• _WORK TASK_: Word for word, the listing below should be printed again.

──────────

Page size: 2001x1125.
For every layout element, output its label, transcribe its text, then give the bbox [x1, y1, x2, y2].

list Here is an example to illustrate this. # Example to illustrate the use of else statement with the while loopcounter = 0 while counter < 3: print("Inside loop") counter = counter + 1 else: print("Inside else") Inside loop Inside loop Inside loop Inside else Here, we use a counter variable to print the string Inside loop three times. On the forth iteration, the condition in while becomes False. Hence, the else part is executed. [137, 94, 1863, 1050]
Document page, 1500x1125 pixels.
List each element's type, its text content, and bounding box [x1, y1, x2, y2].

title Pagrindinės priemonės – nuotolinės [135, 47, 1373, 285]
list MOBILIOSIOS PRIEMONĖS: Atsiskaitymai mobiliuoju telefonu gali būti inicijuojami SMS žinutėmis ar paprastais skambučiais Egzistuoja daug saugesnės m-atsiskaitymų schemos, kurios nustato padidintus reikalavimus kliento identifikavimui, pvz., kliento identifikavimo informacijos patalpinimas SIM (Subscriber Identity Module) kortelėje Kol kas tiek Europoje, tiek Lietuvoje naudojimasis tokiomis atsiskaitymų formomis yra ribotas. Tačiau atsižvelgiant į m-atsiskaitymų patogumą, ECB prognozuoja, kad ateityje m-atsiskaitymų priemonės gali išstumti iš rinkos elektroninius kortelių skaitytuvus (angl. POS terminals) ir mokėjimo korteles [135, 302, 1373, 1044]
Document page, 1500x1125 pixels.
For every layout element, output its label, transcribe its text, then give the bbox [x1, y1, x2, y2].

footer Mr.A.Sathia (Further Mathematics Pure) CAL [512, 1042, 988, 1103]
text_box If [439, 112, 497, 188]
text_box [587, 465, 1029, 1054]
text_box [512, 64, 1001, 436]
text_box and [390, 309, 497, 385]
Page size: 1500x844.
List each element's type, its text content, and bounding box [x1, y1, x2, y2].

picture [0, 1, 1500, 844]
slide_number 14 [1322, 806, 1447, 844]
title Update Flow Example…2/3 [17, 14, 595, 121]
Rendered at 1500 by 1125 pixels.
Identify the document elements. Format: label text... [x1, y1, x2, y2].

──────────

• _EXERCISE OUTPUT_:
Page size: 2001x1125.
For every layout element, output its label, transcribe its text, then give the bbox [x1, y1, x2, y2].

list Here is an example to illustrate this. # Example to illustrate the use of else statement with the while loopcounter = 0 while counter < 3: print("Inside loop") counter = counter + 1 else: print("Inside else") Inside loop Inside loop Inside loop Inside else Here, we use a counter variable to print the string Inside loop three times. On the forth iteration, the condition in while becomes False. Hence, the else part is executed. [137, 94, 1863, 1050]
Document page, 1500x1125 pixels.
List each element's type, its text content, and bounding box [x1, y1, x2, y2].

title Pagrindinės priemonės – nuotolinės [135, 47, 1373, 285]
list MOBILIOSIOS PRIEMONĖS: Atsiskaitymai mobiliuoju telefonu gali būti inicijuojami SMS žinutėmis ar paprastais skambučiais Egzistuoja daug saugesnės m-atsiskaitymų schemos, kurios nustato padidintus reikalavimus kliento identifikavimui, pvz., kliento identifikavimo informacijos patalpinimas SIM (Subscriber Identity Module) kortelėje Kol kas tiek Europoje, tiek Lietuvoje naudojimasis tokiomis atsiskaitymų formomis yra ribotas. Tačiau atsižvelgiant į m-atsiskaitymų patogumą, ECB prognozuoja, kad ateityje m-atsiskaitymų priemonės gali išstumti iš rinkos elektroninius kortelių skaitytuvus (angl. POS terminals) ir mokėjimo korteles [135, 302, 1373, 1044]
Document page, 1500x1125 pixels.
For every layout element, output its label, transcribe its text, then give the bbox [x1, y1, x2, y2].

footer Mr.A.Sathia (Further Mathematics Pure) CAL [512, 1042, 988, 1103]
text_box If [439, 112, 497, 188]
text_box [587, 465, 1029, 1054]
text_box [512, 64, 1001, 436]
text_box and [390, 309, 497, 385]
Page size: 1500x844.
List each element's type, its text content, and bounding box [x1, y1, x2, y2].

picture [0, 1, 1500, 844]
slide_number 14 [1322, 806, 1447, 844]
title Update Flow Example…2/3 [17, 14, 595, 121]
Rendered at 1500 by 1125 pixels.
Identify the document elements. Format: label text... [x1, y1, x2, y2].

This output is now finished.